Long-necked dinosaurs migrated hundreds of kilometers across what is now the American Midwest during the Jurassic period.
How did the researchers figure out that these giant beasts migrated? The fact is that one of the long-necked dinosaurs swallowed pink stones in what is now Wisconsin, USA, and then died in the Wyoming area, leaving the tour in a new place. Let us remind you that gastroliths or stomach stones are fragments of minerals and rocks swallowed by animals with a relatively weak dental system, mostly well polished after being in the digestive organs. Animals swallowed samples of the breed to grind food in the stomach.

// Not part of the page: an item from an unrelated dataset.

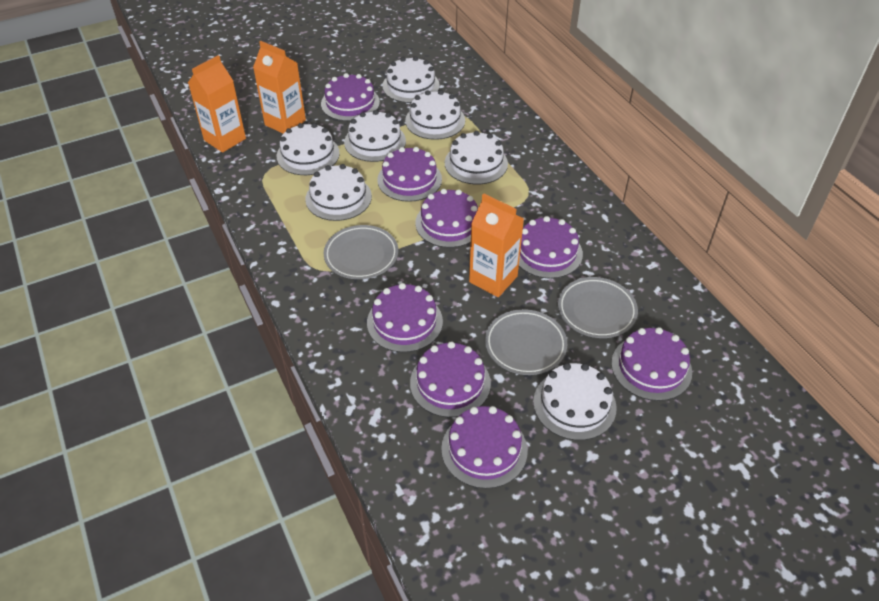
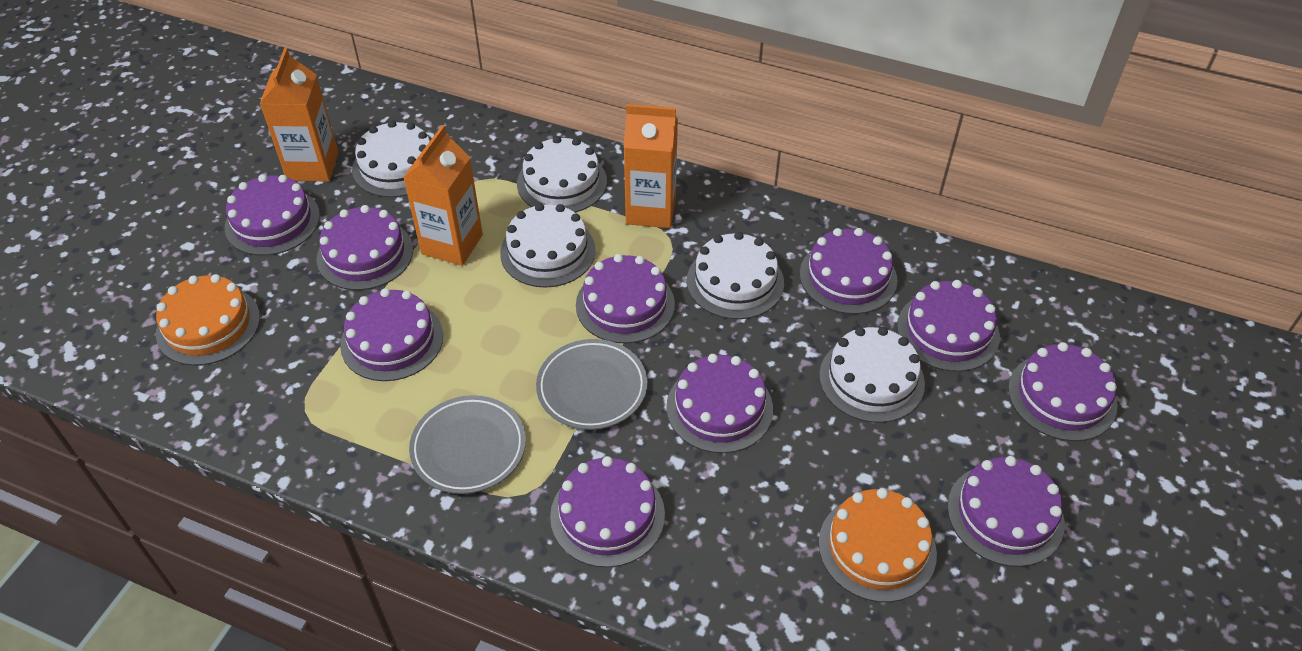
grey plate: [324,225,398,279] [485,309,567,375] [558,277,638,338] = 3 -> [409,395,526,494] [536,339,647,430] = 2
orange cake: none = 0 -> [156,274,260,366] [819,488,937,602] = 2
purple cake: [321,73,380,121] [367,283,443,352] [377,147,442,202] [410,341,491,417] [415,189,478,248] [441,406,528,489] [519,216,583,279] [611,327,692,401] = 8 -> [225,174,320,256] [317,205,413,290] [340,288,443,381] [550,456,665,568] [576,254,675,344] [666,354,773,453] [800,228,897,314] [897,280,1000,372] [947,456,1065,567] [1008,342,1117,441] = 10
white cake: [277,123,340,175] [305,164,372,221] [344,110,406,162] [382,56,440,103] [405,90,465,140] [445,131,508,185] [533,363,617,440] = 7 -> [352,120,430,197] [500,203,596,288] [517,136,607,213] [687,232,784,319] [819,327,925,423] = 5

The new discovery is one of the proofs of the migration of Nonavian dinosaurs. Incidentally, this is the first study of its kind to use gastroliths as an indicator of dinosaur migration.

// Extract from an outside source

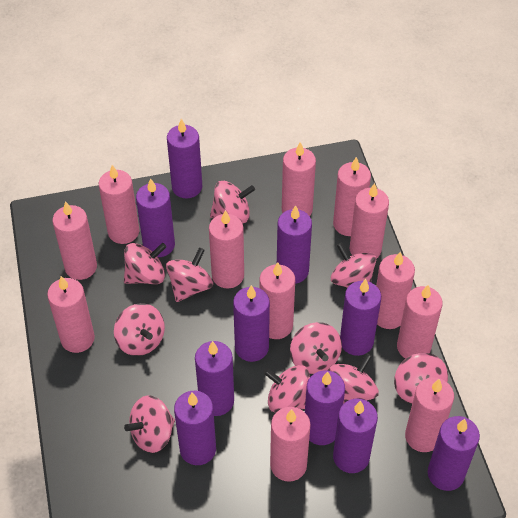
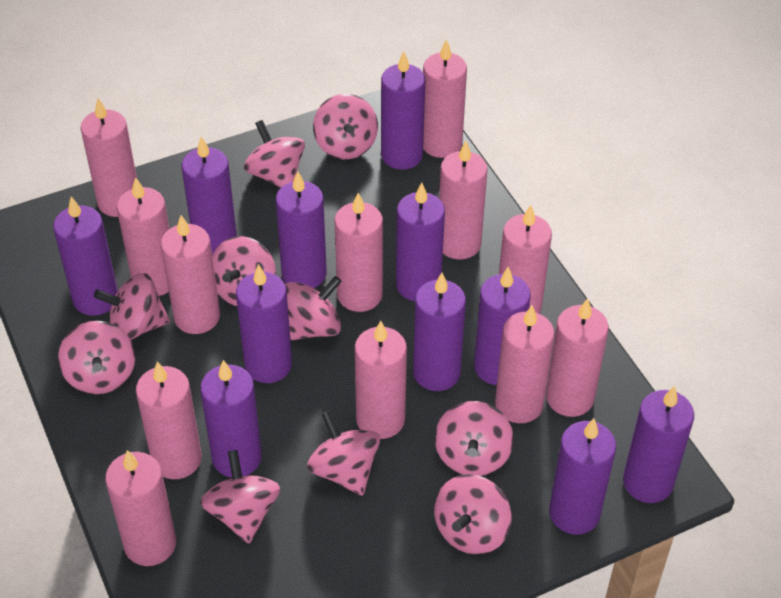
purple candle: [136,178,175,257] [167,119,202,198] [174,391,216,465] [195,341,234,416] [233,285,270,362] [277,205,312,284] [305,370,345,445] [333,399,378,473] [340,279,381,356] [428,416,480,491] = 10 -> [53,196,118,316] [182,136,237,255] [200,360,262,477] [236,264,292,383] [276,171,327,288] [381,51,425,170] [396,183,445,301] [413,273,466,391] [474,266,531,385] [549,418,616,535] [623,386,694,503] = 11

Geologists already know that rose quartzite, like the samples found in Wyoming, is found in only a few locations throughout North America, including Idaho, Montana, New Mexico, and Wisconsin. Having determined the age of the zircons in the quartzite samples, the scientists compared the stones with the already dated pink quartzite all over the continent.
According to the researchers, there was no river connecting Wisconsin with Wyoming that flowed with enough energy to carry such large stones over such a distance.
Recall that the Jurassic period is the middle (second) period of the Mesozoic era. It began 201.3 ± 0.2 million years ago and ended 145.0 million years ago. Thus, it lasted for about 56 million years. The complex of sediments (rocks) corresponding to a given age is called the Jurassic system. In different regions of the planet, these deposits differ in composition, genesis, and appearance.